───── DATA FOR PROCESSING ─────

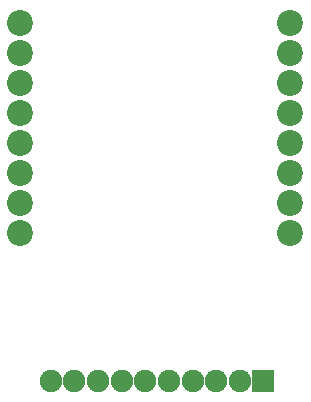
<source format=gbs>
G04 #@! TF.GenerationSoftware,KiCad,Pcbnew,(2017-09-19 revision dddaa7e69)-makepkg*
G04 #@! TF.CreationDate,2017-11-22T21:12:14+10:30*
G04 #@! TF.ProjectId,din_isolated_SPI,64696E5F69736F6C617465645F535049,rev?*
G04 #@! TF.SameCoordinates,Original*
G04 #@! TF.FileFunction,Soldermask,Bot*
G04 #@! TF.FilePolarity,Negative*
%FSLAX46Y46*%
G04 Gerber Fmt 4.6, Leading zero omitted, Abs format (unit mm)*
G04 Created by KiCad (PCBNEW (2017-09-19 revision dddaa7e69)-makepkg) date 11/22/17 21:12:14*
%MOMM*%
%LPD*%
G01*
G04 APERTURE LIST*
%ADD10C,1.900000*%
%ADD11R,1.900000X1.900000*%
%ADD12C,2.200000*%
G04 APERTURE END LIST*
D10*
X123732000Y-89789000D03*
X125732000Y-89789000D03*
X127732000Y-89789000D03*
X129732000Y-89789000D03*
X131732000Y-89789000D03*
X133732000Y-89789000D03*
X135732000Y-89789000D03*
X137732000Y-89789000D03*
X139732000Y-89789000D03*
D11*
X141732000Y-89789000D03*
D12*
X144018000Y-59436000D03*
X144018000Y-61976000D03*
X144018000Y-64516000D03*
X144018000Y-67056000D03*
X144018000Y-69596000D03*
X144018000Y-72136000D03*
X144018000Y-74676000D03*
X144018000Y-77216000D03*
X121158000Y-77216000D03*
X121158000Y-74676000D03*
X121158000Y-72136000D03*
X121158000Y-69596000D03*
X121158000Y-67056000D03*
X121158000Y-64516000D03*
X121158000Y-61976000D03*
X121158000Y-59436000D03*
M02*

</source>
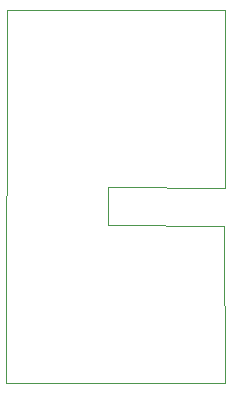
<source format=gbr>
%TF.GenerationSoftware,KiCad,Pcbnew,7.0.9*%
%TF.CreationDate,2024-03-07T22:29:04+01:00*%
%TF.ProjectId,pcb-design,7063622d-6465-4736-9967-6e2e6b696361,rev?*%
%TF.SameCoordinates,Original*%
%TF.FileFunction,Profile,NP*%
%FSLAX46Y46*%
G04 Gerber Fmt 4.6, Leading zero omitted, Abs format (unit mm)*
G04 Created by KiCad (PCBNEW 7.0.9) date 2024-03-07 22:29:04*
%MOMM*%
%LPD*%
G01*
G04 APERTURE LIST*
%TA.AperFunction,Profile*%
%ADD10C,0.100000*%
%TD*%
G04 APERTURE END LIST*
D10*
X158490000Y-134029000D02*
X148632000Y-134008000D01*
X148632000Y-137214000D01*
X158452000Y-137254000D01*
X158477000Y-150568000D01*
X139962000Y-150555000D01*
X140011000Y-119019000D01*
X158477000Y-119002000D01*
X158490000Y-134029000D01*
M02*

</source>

─────
───── DATA FOR PROCESSING ─────

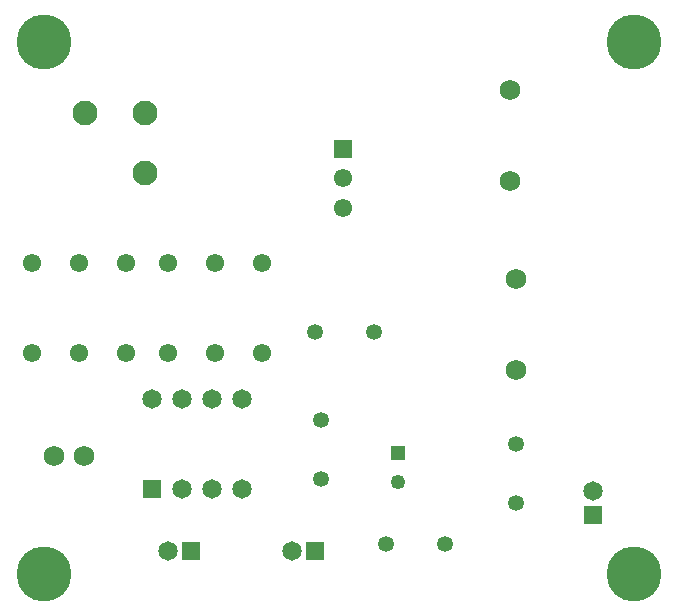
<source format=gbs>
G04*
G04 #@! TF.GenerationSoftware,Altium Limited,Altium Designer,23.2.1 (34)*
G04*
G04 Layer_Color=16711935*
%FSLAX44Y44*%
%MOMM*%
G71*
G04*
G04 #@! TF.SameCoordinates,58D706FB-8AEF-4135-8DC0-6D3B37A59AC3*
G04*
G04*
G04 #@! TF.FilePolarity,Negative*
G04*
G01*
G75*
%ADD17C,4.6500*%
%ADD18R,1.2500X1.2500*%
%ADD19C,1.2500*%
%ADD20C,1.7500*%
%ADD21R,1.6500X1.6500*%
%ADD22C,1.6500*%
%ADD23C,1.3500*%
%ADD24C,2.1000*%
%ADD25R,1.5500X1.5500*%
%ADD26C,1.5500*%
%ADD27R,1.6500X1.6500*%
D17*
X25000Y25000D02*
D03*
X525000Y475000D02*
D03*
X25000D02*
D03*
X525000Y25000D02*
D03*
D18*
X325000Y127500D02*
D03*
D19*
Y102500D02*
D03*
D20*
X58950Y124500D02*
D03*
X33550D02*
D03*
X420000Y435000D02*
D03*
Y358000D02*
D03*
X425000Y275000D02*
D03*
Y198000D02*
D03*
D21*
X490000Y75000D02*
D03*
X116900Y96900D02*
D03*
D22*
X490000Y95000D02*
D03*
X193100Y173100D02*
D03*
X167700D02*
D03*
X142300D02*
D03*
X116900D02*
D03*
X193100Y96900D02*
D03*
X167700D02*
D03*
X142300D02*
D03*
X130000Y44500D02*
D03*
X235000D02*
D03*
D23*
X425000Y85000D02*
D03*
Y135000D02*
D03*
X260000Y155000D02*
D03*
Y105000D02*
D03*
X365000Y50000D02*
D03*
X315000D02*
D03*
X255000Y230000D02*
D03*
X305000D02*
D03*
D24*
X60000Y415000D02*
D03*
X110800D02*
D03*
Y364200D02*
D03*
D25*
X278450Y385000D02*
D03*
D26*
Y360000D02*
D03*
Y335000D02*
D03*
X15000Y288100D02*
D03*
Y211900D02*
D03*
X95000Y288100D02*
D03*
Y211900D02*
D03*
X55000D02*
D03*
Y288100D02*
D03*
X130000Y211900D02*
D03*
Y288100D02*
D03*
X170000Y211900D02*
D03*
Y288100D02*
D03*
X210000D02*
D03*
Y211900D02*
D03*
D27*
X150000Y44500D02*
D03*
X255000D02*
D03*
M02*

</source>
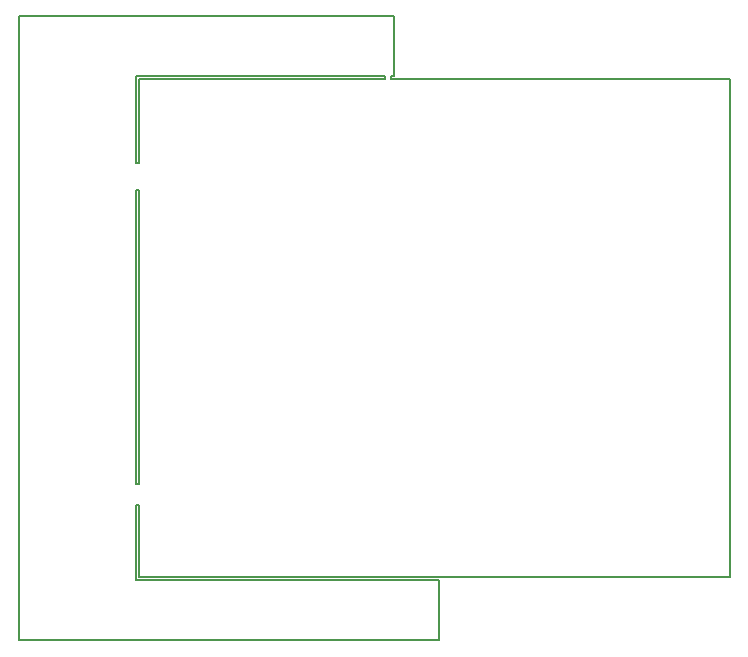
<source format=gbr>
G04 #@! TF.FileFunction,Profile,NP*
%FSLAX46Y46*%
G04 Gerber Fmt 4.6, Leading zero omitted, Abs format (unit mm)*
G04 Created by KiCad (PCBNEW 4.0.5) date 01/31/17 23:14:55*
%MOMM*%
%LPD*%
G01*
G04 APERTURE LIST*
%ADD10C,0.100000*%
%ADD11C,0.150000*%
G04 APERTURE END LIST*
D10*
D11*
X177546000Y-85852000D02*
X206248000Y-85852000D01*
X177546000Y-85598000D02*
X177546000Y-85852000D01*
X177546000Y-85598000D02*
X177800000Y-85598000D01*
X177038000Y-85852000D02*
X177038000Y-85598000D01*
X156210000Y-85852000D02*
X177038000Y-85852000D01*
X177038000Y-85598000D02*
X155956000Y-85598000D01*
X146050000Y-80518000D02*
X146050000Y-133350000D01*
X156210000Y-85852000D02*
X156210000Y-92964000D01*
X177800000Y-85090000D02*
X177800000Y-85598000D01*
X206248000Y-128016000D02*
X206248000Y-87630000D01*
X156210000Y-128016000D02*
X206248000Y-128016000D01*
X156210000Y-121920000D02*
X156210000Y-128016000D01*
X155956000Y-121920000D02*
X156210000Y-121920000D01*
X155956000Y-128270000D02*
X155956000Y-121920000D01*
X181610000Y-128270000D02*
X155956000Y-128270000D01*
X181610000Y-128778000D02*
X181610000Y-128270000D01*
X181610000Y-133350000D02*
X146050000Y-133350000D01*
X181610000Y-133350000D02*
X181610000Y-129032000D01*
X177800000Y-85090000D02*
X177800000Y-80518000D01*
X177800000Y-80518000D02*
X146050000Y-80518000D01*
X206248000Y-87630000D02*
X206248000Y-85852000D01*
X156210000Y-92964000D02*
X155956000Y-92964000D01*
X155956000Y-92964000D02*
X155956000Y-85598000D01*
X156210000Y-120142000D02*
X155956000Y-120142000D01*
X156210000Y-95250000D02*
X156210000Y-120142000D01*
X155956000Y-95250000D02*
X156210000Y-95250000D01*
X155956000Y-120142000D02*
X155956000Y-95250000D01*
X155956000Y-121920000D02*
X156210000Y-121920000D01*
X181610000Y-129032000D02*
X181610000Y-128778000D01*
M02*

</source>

─────
───── DATA FOR PROCESSING ─────

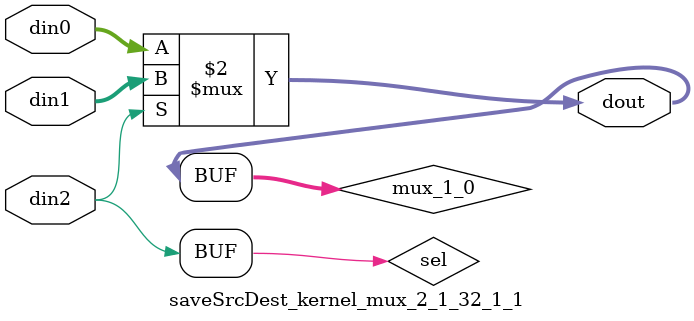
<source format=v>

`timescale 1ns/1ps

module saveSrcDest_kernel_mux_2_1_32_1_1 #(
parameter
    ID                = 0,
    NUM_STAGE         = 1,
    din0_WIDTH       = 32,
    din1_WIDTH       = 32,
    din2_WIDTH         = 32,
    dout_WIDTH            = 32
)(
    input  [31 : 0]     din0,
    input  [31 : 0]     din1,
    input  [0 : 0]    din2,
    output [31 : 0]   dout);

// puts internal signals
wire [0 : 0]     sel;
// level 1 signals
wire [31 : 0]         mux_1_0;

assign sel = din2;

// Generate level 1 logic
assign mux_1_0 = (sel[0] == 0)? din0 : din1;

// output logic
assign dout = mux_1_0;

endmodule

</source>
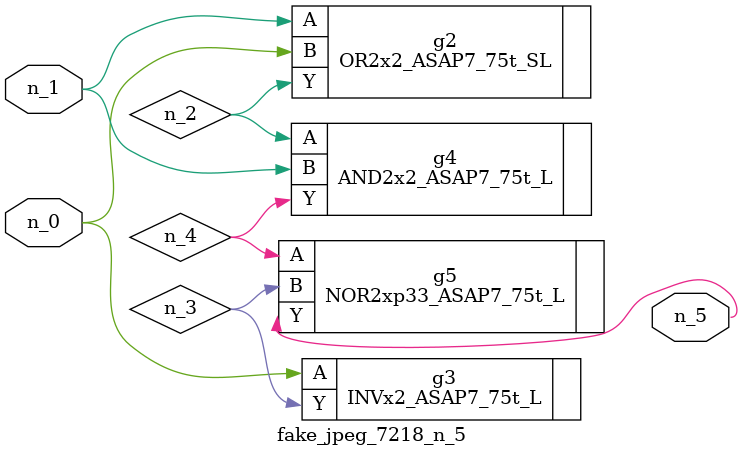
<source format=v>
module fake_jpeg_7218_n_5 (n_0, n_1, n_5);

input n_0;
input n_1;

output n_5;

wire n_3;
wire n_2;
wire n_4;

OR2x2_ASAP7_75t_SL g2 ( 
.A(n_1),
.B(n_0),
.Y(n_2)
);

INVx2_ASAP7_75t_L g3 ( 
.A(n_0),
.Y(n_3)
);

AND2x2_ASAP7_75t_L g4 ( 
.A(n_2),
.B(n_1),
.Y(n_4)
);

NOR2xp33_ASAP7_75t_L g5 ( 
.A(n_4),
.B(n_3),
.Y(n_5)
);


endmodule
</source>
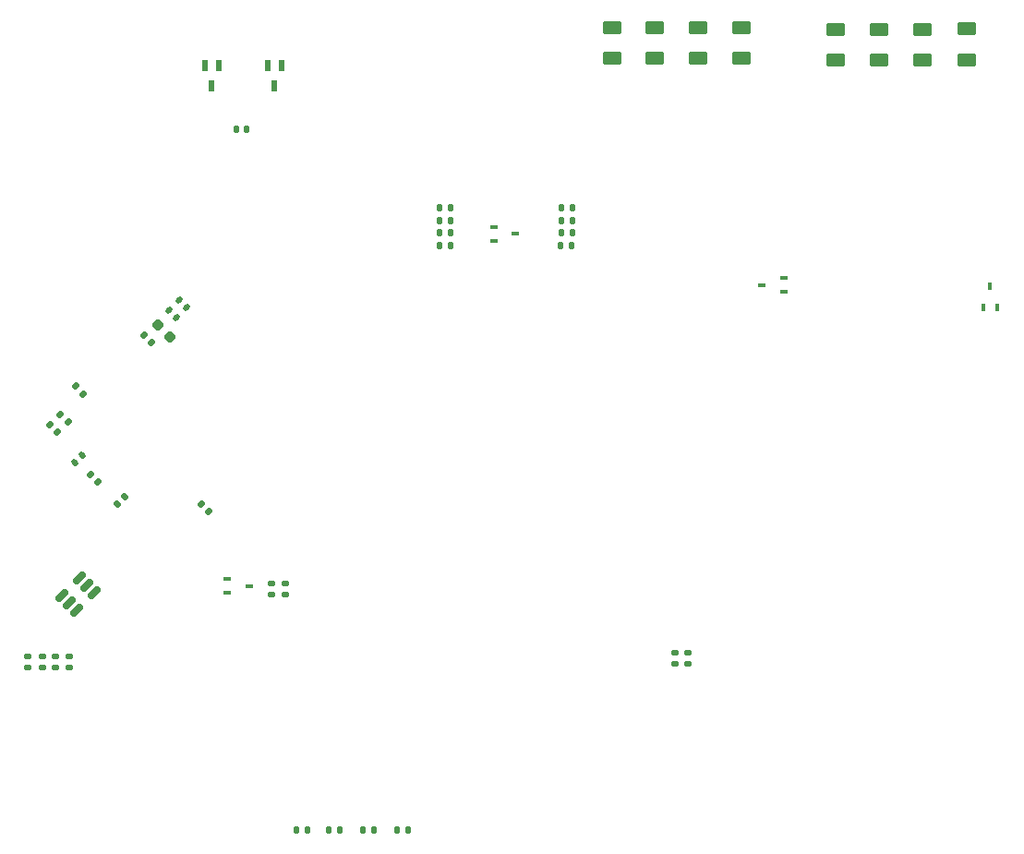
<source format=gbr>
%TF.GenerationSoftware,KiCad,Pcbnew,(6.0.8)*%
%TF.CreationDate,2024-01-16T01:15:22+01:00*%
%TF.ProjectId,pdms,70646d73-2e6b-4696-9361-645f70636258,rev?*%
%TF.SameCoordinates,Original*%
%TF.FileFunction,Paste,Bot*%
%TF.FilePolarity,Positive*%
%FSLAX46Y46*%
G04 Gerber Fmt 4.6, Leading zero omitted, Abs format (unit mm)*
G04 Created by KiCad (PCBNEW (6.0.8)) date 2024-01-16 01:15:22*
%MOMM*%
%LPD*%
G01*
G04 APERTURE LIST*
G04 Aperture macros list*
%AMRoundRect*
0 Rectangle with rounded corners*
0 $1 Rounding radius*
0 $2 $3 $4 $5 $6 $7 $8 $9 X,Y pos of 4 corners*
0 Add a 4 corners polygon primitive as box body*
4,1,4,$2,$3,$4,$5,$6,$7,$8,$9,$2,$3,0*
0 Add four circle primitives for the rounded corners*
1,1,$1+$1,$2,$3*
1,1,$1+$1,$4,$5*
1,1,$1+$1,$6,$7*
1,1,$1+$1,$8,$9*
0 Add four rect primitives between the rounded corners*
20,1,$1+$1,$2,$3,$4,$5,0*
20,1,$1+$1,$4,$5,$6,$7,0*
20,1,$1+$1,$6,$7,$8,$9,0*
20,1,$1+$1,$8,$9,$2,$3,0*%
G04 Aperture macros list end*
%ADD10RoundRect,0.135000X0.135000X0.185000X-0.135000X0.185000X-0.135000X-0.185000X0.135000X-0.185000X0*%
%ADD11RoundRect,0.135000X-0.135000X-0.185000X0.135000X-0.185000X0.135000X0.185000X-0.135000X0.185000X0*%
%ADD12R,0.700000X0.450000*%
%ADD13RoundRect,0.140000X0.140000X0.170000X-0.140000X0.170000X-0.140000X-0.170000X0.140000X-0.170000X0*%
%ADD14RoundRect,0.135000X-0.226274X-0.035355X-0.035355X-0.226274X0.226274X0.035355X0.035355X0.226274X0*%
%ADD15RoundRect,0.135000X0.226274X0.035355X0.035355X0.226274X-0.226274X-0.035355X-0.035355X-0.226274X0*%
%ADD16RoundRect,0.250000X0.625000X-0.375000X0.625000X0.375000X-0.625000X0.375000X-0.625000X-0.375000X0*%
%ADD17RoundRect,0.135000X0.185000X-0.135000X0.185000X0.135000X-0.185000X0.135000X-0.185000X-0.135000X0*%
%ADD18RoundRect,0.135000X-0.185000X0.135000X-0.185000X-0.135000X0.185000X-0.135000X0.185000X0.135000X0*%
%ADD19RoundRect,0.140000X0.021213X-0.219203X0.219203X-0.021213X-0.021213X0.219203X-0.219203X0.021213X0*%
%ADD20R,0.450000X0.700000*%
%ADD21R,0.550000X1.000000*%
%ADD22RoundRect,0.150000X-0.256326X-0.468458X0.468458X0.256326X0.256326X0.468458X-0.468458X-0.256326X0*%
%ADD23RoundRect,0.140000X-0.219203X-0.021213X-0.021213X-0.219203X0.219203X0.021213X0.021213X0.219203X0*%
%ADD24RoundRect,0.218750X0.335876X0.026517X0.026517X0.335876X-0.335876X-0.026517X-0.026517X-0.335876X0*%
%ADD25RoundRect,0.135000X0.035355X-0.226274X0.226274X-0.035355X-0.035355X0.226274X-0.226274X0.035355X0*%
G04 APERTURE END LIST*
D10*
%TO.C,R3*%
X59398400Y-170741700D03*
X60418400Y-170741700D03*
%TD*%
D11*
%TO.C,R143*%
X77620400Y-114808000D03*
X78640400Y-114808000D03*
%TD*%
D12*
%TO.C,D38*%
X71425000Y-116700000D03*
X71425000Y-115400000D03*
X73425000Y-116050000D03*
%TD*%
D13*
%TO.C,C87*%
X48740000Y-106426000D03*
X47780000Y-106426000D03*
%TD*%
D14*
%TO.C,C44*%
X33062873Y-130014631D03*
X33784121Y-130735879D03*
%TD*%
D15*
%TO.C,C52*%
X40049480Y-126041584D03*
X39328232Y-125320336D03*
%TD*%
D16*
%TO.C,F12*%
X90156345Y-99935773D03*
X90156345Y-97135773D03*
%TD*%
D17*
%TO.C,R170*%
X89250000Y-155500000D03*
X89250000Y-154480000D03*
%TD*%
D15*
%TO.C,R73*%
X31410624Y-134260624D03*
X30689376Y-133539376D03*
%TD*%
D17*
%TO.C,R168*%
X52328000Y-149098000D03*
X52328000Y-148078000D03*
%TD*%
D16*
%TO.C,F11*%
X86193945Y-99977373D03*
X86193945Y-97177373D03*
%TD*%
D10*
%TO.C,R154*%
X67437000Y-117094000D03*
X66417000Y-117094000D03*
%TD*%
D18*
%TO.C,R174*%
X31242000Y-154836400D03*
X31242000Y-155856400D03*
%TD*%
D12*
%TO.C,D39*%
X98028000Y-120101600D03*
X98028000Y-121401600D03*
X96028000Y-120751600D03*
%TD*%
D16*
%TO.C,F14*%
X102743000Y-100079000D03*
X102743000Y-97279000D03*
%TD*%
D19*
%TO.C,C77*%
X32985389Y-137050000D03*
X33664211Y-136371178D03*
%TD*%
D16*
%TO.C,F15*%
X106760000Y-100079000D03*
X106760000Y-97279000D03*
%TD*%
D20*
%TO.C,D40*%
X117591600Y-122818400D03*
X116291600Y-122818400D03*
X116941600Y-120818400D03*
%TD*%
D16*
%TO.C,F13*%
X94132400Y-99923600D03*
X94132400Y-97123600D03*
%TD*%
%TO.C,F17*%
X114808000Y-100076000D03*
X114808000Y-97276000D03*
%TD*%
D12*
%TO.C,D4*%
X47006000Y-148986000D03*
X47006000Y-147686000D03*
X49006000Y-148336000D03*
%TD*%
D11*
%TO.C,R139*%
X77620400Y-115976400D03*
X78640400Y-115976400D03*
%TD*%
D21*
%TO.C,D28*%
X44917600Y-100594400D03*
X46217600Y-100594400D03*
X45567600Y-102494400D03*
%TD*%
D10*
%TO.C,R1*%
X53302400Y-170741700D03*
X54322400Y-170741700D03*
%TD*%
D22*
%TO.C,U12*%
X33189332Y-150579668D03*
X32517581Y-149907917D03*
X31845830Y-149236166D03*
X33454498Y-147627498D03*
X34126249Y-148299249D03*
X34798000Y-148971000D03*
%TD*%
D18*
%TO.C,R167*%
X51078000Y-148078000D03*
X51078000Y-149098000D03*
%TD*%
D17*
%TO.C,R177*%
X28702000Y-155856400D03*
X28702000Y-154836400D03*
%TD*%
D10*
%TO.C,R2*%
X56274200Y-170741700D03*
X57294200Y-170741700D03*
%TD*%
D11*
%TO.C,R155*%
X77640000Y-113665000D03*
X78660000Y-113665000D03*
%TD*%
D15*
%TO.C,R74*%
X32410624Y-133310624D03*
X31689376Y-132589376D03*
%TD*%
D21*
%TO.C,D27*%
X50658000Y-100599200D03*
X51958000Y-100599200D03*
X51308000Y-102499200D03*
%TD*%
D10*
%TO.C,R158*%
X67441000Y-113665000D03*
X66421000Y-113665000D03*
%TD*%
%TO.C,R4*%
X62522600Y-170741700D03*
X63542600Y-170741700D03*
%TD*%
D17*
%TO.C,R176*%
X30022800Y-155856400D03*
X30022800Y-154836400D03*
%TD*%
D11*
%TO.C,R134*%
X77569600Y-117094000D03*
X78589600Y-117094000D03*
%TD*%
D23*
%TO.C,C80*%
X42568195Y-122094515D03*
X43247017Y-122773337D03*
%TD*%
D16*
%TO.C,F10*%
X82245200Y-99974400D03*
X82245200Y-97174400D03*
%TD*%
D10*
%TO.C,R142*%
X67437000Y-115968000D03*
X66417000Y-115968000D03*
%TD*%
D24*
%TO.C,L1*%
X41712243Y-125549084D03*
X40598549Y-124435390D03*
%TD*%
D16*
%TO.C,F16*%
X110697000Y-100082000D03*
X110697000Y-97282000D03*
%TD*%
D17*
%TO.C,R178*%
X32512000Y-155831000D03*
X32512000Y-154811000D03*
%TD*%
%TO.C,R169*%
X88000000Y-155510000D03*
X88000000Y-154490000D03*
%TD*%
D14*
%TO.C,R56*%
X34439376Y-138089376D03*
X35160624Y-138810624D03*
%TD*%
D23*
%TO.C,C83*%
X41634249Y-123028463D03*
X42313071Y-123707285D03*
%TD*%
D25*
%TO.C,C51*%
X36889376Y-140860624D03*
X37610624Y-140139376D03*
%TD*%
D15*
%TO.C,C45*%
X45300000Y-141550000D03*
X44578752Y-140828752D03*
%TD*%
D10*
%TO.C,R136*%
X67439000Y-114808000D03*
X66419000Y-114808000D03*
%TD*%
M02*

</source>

─────

## PROBLEM DETAILS:
All lines with the string "corners" must be copied from the data.

## ANSWER BOX:
0 Rectangle with rounded corners*
0 $2 $3 $4 $5 $6 $7 $8 $9 X,Y pos of 4 corners*
0 Add a 4 corners polygon primitive as box body*
0 Add four circle primitives for the rounded corners*
0 Add four rect primitives between the rounded corners*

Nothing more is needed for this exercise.